İngiltere, bu saldırıdan Rusya’yı sorumlu tuttu ve bir grup Rus diplomatı sınır dışı etti. İngiltere’nin ardından, aralarında ABD, Fransa, Almanya, Polonya gibi ülkelerin de bulunduğu 23 ülke, Rus diplomatları sınır dışı etti. Rusya misliyle karşılık verme stratejisi uygulayarak 23 ülkenin diplomatlarının bir kısmını sınır dışı etti. BM Güvenlik Konseyi’nin Skripal davasını araştırmasını isteyen Moskova, suikast iddiasını kesin bir dille reddediyor.
Skripal davası ve sonrasında AB’nin nasıl bir tutum alacağı merak konusuydu. Almanya, Fransa, İtalya gibi önde gelen AB üyelerinin yanında Polonya, Letonya gibi göreli olarak yeni üyeler Rusya’ya bu konuda tavır aldılar. Ancak AB örgüt düzeyinde ilk defa isim vermeden de olsa Rusya’yı hedef almış oldu.
BRÜKSEL 'ORTA YOL'U SEÇTİ
AB ve Rusya ilişkilerinin tarihi eskilere dayanıyor. Ancak Brüksel ve Moskova’nın birbirine dönük yaptırımdan medet uman politikaları yeni. Ukrayna Krizi’ndeki payı ve Kırım'ın ilhakı nedeniyle AB, Rusya’ya 2014’ten bu yana enerjiden ekonomiye pek çok alanda yaptırım uyguluyor. Benzer biçimde Rusya da AB’nin yaptırım kararının ardından AB’ye dönük mal ihracatı başta olmak üzere bazı alanlarda yaptırımlara başvurdu. Karşılıklı uygulanan bu yaptırımlar sadece Rusya-AB ticaretine değil siyasi ilişkilere de olumsuz yansımaya devam ediyor. Bu olumsuzluğu daha da tırmandırmak istemeyen Brüksel, son Lüksemburg toplantısında adeta bir karmaşaya dönen Skripal davasında suçlunun Rusya ya da başka bir ülke olduğunu ima etmeden söz konusu kararı aldı.

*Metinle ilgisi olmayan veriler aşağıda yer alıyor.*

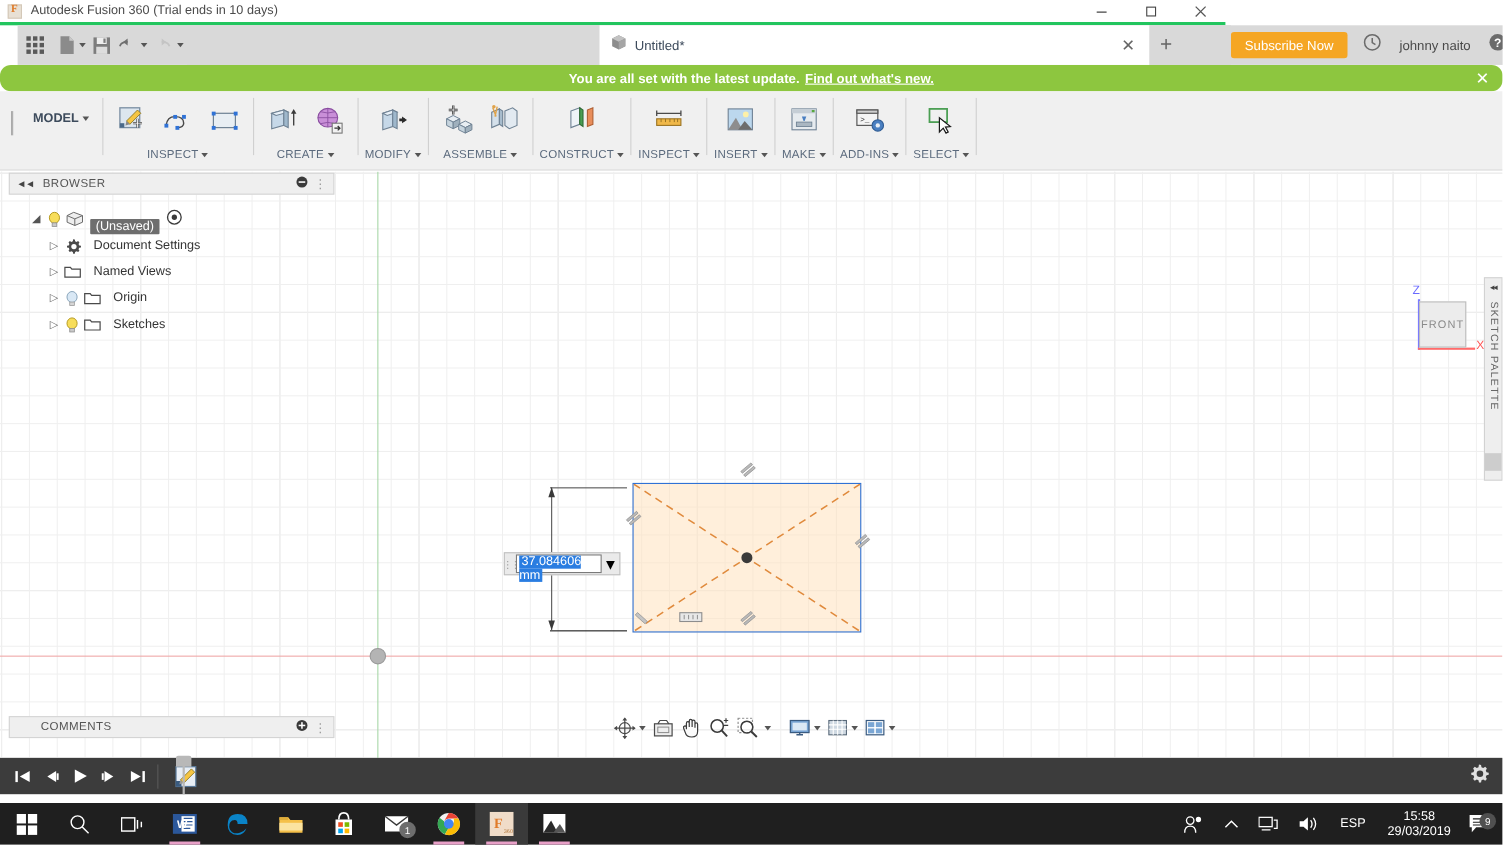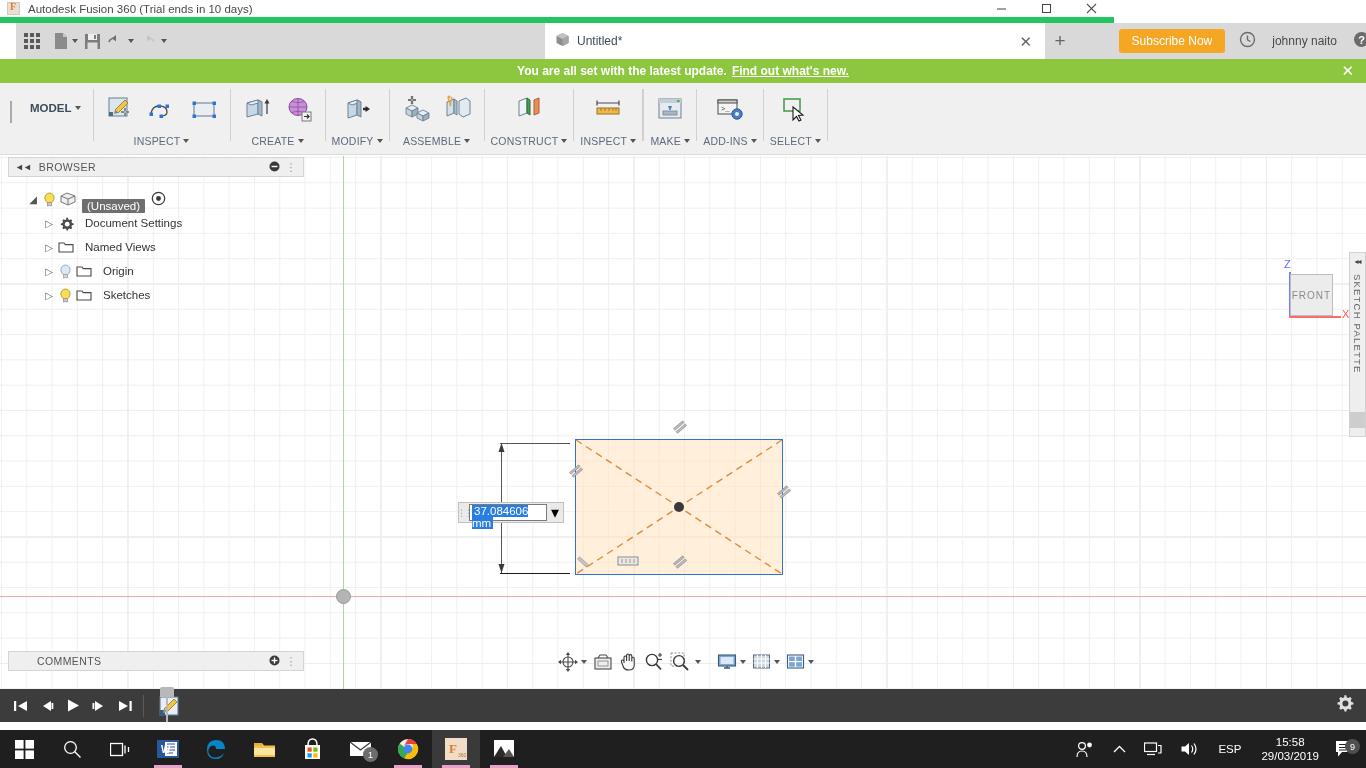--- a/index.html
+++ b/index.html
@@ -7,21 +7,21 @@
     width: 1366px; height: 768px; overflow: hidden;
     font-family: "Liberation Sans", sans-serif;
     background: #fff; -webkit-font-smoothing: antialiased;
   }
   #app { position: relative; width: 1366px; height: 768px; }
 
   
   .titlebar {
     position: absolute; top: 0; left: 0; width: 1114px; height: 23px;
     background: #ffffff; display: flex; align-items: center;
-    border-bottom: 6px solid #22c55e;
+    border-bottom: 3px solid #22c55e;
   }
   .tb-logo {
     width: 13px; height: 13px; margin-left: 7px; margin-right: 8px;
     background: #e8e0d4; border: 1px solid #d4c8b8; position: relative; flex: none;
   }
   .tb-logo::after {
     content: "F"; position: absolute; left: 2px; top: -2px;
     font-size: 10px; font-weight: bold; color: #e07b2a;
     font-family: "Liberation Serif", serif;
   }
@@ -69,21 +69,21 @@
     margin-right: 14px; font-family: inherit;
   }
   .clock-ico { margin-right: 16px; }
   .username { font-size: 12px; color: #4a4a4a; margin-right: 16px; }
   .help-ico { margin-right: 12px; }
 
   
   .banner {
     position: absolute; top: 59px; left: 0; width: 1366px; height: 24px;
     background: #8dc63f; display: flex; align-items: center;
-    justify-content: center; color: #fff; font-size: 12px; font-weight: bold;
+    justify-content: center; color: #fff; font-size: 12px; font-weight: bold; border-radius: 10px;
   }
   .banner a { color: #fff; text-decoration: underline; margin-left: 5px; font-weight: bold; }
   .banner .bx {
     position: absolute; right: 12px; font-size: 15px; cursor: pointer; font-weight: normal;
   }
 
   
   .ribbon {
     position: absolute; top: 83px; left: 0; width: 1366px; height: 72px;
     background: #f0f0f0; display: flex; align-items: flex-start;
@@ -545,20 +545,36 @@
           </svg>
         </div>
       </div>
       <div class="rgroup-label">
         <span>INSPECT</span>
         <span class="caret"></span>
       </div>
     </div>
     <div class="ribbon-sep"></div>
 
+    <div class="rgroup">
+      <div class="rgroup-icons">
+        <div class="ritem">
+          <svg width="30" height="30" viewBox="0 0 30 30">
+            <rect x="4" y="5" width="22" height="19" fill="#bcd8ee" stroke="#6f8294" stroke-width="1"></rect>
+            <circle cx="20" cy="10" r="2.6" fill="#fdf0a8"></circle>
+            <path d="M4 24 L11 13 L17 24z" fill="#8d8d8d"></path>
+            <path d="M13 24 L19 16 L26 24z" fill="#6d6d6d"></path>
+          </svg>
+        </div>
+      </div>
+      <div class="rgroup-label">
+        <span>INSERT</span>
+        <span class="caret"></span>
+      </div>
+    </div>
     <div class="ribbon-sep"></div>
 
     <div class="rgroup">
       <div class="rgroup-icons">
         <div class="ritem">
           <svg width="30" height="30" viewBox="0 0 30 30">
             <rect x="4" y="5" width="22" height="19" fill="#e6ebef" stroke="#6f8294" stroke-width="1"></rect>
             <rect x="4" y="5" width="22" height="4" fill="#c5ced6"></rect>
             <rect x="22" y="6" width="2.5" height="2" fill="#57a83f"></rect>
             <path d="M13 12 L17 12 L15.5 16 L14.5 16z" fill="#4a7fc1"></path>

AB’nin aksine ABD, Skripal davası sebebiyle Rusya’ya dönük yaptırımların dozunu artıran bir adımı ağustos ayında atmıştı. Buna karşın Rusya ile enerji başta olmak üzere komşuluk ve ekonomik ilişkileri olan AB bu kadar sert bir tedbir almaktan kaçınıyor. Yani AB’nin bu adımı aslında olana değil gelecekte olabileceklere yönelik bir tedbir. Skripal davasının karmaşıklığı, Rusya ve İngiltere’nin açıklamalarındaki farklılık dikkate alındığında zehirlenmenin ardındaki eli tespit etmek zor. Davanın seyri ve bu faktör düşünüldüğünde Brüksel 'orta bir hattan' ilerledi ve Skripal davası konusunda Rusya’ya dönük bir adım atmayacağını bir nevi ortaya koydu. Bununla beraber gelecekte benzer bir girişimin kendi üyeleri dahil bir ülkeden kaynaklandığının kanıtlanması durumunda değinilen yaptırımları uygulamaktan kaçınmayacağını ve 'hiçbir şeyin eskisi gibi olmayacağını' da hatırlattı.